New research addresses Tahoe transportation concerns
In a given summer month, somewhere between 10.8 and 11.8 million visitor trips are made from one point to another within the Tahoe Basin, according to new data recently released by Tahoe Regional Planning Agency and the Tahoe Transportation District. And another 4.4 million trips are made by residents and commuters.
To say there is a need to address area transportation issues moving forward might be an understatement.
“We’ve made a lot of progress,” TRPA principal transportation planner Karen Fink said. “But there’s a lot of room for improvement.”
As part of an ongoing effort to address future transportation needs, the TTD and TRPA hosted a joint public comment session Tuesday, May 24, releasing information on their most recent traffic study as well as proposed future plans for the basin.
The traffic information released was compiled by the research firm AirSage, and was based on tracking anonymous cellphone pings over the course of a few months.
“The data has given us a view of how Tahoe is used in ways that maybe we didn’t fully see before,” TTD director Carl Hasty said. “It’s interesting. It’s new. We’re still exploring how to use this information.”
“It’s really highlighting for us that there are a lot of trips out there that we haven’t captured for public transit,” Fink added.
The research is expected to be released online in the coming weeks along with other aspects of TRPA and TTD’s long-term goals on their joint website http://www.linkingtahoe.com.
“This is the early stages of input for the regional plan,” Fink said.
The groups expect to hold additional public forums later this year and will also collect comments online.
Among early comments received, Fink said people suggested more bike capacity on buses, increased public transit options and more suitable parking for backcountry access points.
“I would say there are still a lot of hurdles, but there is definitely momentum now,” Fink said of future considerations. “We’ve started to see new projects all around the lake that make our communities more bikeable and walkable.”

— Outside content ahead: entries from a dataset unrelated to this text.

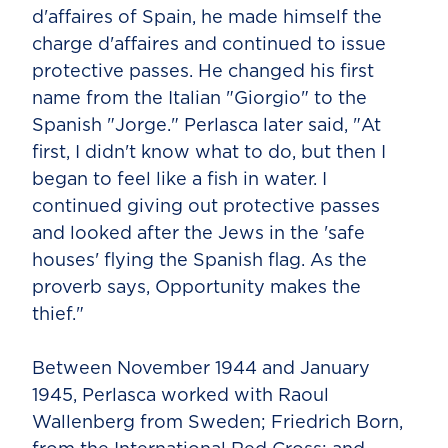
d'affaires of Spain, he made himself the
charge d'affaires and continued to issue
protective passes. He changed his first
name from the Italian "Giorgio" to the
Spanish "Jorge." Perlasca later said, "At
first, I didn't know what to do, but then I
began to feel like a fish in water. I
continued giving out protective passes
and looked after the Jews in the 'safe
houses' flying the Spanish flag. As the
proverb says, Opportunity makes the
thief."
Between November 1944 and January
1945, Perlasca worked with Raoul
Wallenberg from Sweden; Friedrich Born,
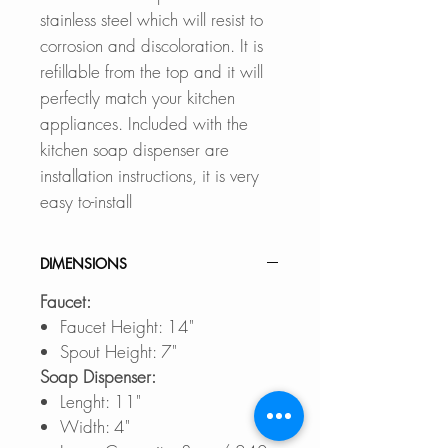
stainless steel which will resist to
corrosion and discoloration. It is
refillable from the top and it will
perfectly match your kitchen
appliances. Included with the
kitchen soap dispenser are
installation instructions, it is very
easy to-install
DIMENSIONS
Faucet:
Faucet Height: 14"
Spout Height: 7"
Soap Dispenser:
Lenght: 11"
Width: 4"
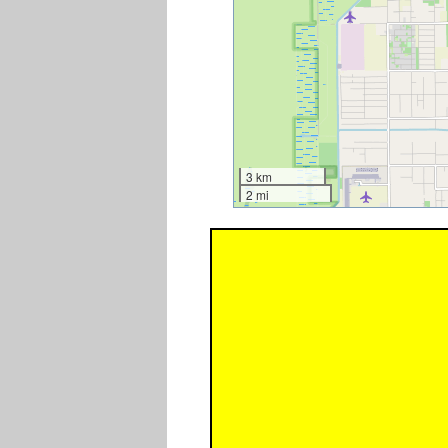
3 km
2 mi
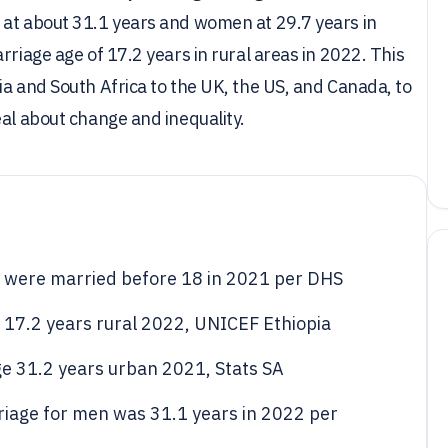
 at about 31.1 years and women at 29.7 years in
rriage age of 17.2 years in rural areas in 2022. This
ia and South Africa to the UK, the US, and Canada, to
eal about change and inequality.
 were married before 18 in 2021 per DHS
 17.2 years rural 2022, UNICEF Ethiopia
ge 31.2 years urban 2021, Stats SA
rriage for men was 31.1 years in 2022 per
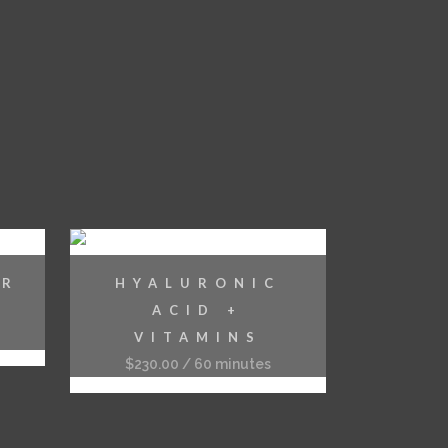
ER
HYALURONIC
ACID +
VITAMINS
$
230.00
/ 60 minutes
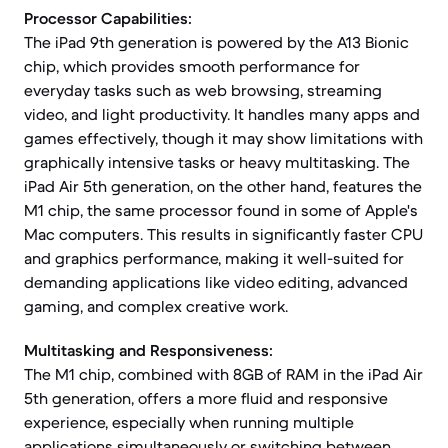
Processor Capabilities:
The iPad 9th generation is powered by the A13 Bionic
chip, which provides smooth performance for
everyday tasks such as web browsing, streaming
video, and light productivity. It handles many apps and
games effectively, though it may show limitations with
graphically intensive tasks or heavy multitasking. The
iPad Air 5th generation, on the other hand, features the
M1 chip, the same processor found in some of Apple's
Mac computers. This results in significantly faster CPU
and graphics performance, making it well-suited for
demanding applications like video editing, advanced
gaming, and complex creative work.
Multitasking and Responsiveness:
The M1 chip, combined with 8GB of RAM in the iPad Air
5th generation, offers a more fluid and responsive
experience, especially when running multiple
applications simultaneously or switching between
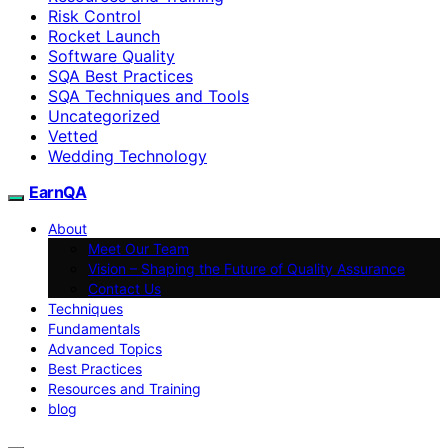
Risk Control
Rocket Launch
Software Quality
SQA Best Practices
SQA Techniques and Tools
Uncategorized
Vetted
Wedding Technology
EarnQA
About
Meet Our Team
Vision – Shaping the Future of Quality Assurance
Contact Us
Techniques
Fundamentals
Advanced Topics
Best Practices
Resources and Training
blog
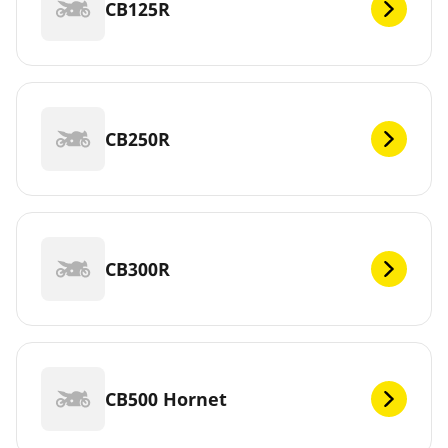
CB125R
CB250R
CB300R
CB500 Hornet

Officials from both organizations said changes in federal policy that now allow for new funding sources should be beneficial to making future projects a reality.
In addition to travel data, the groups presented a host of proposed future projects, including expanded regional and local transit options.
Among the more intriguing ideas was the proposal for an integrated cross-lake ferry and water taxi system.
“To have a cross-lake piece would really be a keystone,” Hasty said. “It’s instrumental to having interregional transportation.”
Under the proposal currently up for environmental review, the ferry would connect the South Shore to Tahoe City and be integrated into public transit along each shore. The plan could also include a water taxi network with stops along the South Shore.
“It’s as realistic as any project,” Hasty said. “It would provide a unique aspect for a lot visitors and commuters.”
Hasty suggested that the plan could potentially become a reality in the next five to eight years.